Document layout detection data:
>>>
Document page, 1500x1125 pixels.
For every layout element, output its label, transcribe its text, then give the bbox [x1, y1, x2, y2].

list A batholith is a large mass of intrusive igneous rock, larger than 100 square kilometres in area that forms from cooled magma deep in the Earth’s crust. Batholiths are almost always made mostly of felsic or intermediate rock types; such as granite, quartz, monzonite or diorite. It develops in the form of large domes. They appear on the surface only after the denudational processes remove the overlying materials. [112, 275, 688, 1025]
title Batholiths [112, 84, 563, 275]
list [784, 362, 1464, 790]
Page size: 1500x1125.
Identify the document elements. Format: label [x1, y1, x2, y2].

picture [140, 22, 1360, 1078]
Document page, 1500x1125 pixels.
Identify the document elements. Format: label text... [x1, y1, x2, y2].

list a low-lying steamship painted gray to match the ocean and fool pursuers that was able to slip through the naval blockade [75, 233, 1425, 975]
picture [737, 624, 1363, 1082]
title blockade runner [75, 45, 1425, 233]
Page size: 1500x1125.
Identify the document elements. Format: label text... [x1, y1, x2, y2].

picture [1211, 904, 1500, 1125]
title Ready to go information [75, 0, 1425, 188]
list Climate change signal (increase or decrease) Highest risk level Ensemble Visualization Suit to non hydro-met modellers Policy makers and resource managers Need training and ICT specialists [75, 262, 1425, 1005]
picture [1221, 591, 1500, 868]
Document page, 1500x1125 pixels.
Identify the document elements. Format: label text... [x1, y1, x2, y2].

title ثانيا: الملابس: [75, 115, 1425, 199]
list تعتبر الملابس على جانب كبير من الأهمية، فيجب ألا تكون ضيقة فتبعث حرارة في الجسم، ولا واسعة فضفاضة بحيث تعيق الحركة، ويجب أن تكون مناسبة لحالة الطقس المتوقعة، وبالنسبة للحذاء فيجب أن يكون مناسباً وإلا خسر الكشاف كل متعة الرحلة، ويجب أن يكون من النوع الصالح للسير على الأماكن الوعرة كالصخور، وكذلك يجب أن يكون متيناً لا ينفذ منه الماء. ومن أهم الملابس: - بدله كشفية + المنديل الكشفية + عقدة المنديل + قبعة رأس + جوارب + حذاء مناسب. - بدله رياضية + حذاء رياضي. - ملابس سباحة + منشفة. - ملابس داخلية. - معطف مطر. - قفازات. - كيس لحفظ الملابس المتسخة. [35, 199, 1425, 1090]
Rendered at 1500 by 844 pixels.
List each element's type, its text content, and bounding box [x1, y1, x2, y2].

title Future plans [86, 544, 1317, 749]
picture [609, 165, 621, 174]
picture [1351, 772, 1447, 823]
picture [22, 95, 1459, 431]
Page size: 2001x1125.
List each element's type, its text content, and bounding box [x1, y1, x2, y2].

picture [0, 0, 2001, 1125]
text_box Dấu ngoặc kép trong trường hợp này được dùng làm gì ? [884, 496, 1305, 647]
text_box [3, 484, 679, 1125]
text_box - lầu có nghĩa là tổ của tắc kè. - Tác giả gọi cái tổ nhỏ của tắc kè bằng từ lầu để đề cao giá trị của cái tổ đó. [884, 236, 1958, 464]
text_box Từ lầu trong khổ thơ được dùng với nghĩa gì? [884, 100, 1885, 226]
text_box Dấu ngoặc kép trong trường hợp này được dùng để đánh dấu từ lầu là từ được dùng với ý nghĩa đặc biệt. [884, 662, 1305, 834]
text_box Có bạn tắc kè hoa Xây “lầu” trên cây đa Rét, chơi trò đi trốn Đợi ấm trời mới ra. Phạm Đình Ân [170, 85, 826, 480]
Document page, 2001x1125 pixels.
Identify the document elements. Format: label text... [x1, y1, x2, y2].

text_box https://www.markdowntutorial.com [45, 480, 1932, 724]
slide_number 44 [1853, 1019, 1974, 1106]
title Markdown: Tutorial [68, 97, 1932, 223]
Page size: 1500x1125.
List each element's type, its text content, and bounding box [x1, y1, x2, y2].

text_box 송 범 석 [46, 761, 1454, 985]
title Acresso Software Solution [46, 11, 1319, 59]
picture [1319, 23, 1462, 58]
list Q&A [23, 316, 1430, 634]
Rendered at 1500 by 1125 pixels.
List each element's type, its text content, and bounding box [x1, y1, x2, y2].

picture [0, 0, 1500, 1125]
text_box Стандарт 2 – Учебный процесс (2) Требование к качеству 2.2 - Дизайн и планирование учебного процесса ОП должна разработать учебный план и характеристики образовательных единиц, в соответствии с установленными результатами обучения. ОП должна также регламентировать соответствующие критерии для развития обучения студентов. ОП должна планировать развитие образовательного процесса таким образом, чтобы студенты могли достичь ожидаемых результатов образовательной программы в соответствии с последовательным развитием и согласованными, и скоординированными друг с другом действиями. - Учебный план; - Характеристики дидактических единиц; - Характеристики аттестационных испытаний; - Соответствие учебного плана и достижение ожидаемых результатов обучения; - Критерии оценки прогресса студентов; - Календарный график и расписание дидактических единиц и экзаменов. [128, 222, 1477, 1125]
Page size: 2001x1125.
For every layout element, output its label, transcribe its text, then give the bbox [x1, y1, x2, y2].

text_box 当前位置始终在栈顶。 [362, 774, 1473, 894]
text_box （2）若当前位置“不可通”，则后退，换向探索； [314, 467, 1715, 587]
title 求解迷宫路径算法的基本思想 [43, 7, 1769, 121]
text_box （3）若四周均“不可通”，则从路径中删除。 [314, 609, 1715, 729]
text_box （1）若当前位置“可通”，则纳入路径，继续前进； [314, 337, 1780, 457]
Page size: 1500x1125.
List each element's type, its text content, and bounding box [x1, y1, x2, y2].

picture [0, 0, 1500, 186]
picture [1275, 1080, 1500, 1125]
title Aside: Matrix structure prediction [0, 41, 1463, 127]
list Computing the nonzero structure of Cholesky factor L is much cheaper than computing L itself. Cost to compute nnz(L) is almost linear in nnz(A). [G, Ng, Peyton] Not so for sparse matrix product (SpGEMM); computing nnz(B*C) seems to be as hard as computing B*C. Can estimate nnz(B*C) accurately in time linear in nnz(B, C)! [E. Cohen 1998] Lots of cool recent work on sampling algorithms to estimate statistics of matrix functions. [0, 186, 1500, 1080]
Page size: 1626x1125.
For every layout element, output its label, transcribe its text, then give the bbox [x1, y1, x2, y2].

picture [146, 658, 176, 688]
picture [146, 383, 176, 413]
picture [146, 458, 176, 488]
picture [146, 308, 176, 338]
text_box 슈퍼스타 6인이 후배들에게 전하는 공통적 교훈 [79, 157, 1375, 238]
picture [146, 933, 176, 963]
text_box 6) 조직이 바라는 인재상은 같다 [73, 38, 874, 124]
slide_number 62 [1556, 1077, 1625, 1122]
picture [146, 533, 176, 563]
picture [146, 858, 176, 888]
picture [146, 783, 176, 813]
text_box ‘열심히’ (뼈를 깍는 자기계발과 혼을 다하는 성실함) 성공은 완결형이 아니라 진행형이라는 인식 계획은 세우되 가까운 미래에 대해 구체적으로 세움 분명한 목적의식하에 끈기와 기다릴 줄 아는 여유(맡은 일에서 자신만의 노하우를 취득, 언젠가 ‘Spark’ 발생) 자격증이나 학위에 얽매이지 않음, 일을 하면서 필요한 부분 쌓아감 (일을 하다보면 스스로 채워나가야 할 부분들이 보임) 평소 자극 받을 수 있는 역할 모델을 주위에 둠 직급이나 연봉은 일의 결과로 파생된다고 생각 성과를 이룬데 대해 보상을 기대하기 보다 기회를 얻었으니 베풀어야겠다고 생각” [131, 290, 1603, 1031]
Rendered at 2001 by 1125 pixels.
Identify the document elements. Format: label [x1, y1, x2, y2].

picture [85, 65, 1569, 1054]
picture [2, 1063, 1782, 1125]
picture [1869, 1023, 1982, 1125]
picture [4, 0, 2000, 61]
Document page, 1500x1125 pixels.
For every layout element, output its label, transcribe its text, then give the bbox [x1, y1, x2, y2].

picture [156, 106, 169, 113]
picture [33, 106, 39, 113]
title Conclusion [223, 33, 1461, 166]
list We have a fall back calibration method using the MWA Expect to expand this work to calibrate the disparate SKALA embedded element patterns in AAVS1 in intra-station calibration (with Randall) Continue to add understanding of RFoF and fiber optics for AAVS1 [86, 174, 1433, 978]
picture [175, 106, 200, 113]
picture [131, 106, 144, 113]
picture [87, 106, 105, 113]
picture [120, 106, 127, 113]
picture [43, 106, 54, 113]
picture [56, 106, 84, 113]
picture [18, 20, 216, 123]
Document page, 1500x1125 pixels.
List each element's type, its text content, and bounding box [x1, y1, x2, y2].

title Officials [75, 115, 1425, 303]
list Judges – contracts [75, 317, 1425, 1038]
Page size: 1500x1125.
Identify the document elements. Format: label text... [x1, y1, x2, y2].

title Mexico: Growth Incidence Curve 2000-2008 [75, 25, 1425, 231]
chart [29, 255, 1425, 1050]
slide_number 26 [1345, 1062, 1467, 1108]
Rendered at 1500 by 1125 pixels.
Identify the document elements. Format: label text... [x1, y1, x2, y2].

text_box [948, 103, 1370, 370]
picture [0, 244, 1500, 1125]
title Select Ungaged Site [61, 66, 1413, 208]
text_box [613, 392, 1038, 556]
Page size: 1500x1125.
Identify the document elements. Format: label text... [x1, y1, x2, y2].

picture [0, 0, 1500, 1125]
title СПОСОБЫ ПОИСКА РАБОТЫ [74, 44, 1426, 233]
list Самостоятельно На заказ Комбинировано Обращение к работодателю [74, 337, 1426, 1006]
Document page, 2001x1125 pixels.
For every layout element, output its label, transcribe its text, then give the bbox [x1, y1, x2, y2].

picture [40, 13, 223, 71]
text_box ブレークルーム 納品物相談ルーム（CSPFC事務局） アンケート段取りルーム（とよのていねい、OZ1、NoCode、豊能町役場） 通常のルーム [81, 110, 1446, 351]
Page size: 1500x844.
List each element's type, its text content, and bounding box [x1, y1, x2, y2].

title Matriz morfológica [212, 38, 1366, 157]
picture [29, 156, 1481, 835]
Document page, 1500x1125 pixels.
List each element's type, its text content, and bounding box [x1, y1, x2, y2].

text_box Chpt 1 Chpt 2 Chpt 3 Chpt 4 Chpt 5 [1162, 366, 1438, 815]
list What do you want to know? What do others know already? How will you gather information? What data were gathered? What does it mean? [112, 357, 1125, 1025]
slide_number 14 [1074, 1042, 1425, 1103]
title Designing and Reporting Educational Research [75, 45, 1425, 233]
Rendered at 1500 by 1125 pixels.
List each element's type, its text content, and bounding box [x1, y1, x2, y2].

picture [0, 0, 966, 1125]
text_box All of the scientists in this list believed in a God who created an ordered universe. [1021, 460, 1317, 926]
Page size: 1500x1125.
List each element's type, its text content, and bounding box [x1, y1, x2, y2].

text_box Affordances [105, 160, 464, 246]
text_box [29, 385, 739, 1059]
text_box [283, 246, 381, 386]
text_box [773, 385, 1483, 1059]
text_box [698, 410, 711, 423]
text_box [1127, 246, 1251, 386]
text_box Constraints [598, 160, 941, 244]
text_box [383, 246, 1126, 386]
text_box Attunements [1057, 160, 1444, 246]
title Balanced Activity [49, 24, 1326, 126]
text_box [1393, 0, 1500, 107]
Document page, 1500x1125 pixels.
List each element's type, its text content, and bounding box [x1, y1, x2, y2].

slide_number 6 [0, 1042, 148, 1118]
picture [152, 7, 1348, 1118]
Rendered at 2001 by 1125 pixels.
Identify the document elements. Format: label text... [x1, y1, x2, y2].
<<<
WORK INSTRUCTION: The first line of the entries, the line with "Rendered at 1500 by 844 pixels.", and every line between them should be retyped exactly, and nothing else.

SOLUTION:
Document page, 1500x1125 pixels.
For every layout element, output its label, transcribe its text, then give the bbox [x1, y1, x2, y2].

list A batholith is a large mass of intrusive igneous rock, larger than 100 square kilometres in area that forms from cooled magma deep in the Earth’s crust. Batholiths are almost always made mostly of felsic or intermediate rock types; such as granite, quartz, monzonite or diorite. It develops in the form of large domes. They appear on the surface only after the denudational processes remove the overlying materials. [112, 275, 688, 1025]
title Batholiths [112, 84, 563, 275]
list [784, 362, 1464, 790]
Page size: 1500x1125.
Identify the document elements. Format: label [x1, y1, x2, y2].

picture [140, 22, 1360, 1078]
Document page, 1500x1125 pixels.
Identify the document elements. Format: label text... [x1, y1, x2, y2].

list a low-lying steamship painted gray to match the ocean and fool pursuers that was able to slip through the naval blockade [75, 233, 1425, 975]
picture [737, 624, 1363, 1082]
title blockade runner [75, 45, 1425, 233]
Page size: 1500x1125.
Identify the document elements. Format: label text... [x1, y1, x2, y2].

picture [1211, 904, 1500, 1125]
title Ready to go information [75, 0, 1425, 188]
list Climate change signal (increase or decrease) Highest risk level Ensemble Visualization Suit to non hydro-met modellers Policy makers and resource managers Need training and ICT specialists [75, 262, 1425, 1005]
picture [1221, 591, 1500, 868]
Document page, 1500x1125 pixels.
Identify the document elements. Format: label text... [x1, y1, x2, y2].

title ثانيا: الملابس: [75, 115, 1425, 199]
list تعتبر الملابس على جانب كبير من الأهمية، فيجب ألا تكون ضيقة فتبعث حرارة في الجسم، ولا واسعة فضفاضة بحيث تعيق الحركة، ويجب أن تكون مناسبة لحالة الطقس المتوقعة، وبالنسبة للحذاء فيجب أن يكون مناسباً وإلا خسر الكشاف كل متعة الرحلة، ويجب أن يكون من النوع الصالح للسير على الأماكن الوعرة كالصخور، وكذلك يجب أن يكون متيناً لا ينفذ منه الماء. ومن أهم الملابس: - بدله كشفية + المنديل الكشفية + عقدة المنديل + قبعة رأس + جوارب + حذاء مناسب. - بدله رياضية + حذاء رياضي. - ملابس سباحة + منشفة. - ملابس داخلية. - معطف مطر. - قفازات. - كيس لحفظ الملابس المتسخة. [35, 199, 1425, 1090]
Rendered at 1500 by 844 pixels.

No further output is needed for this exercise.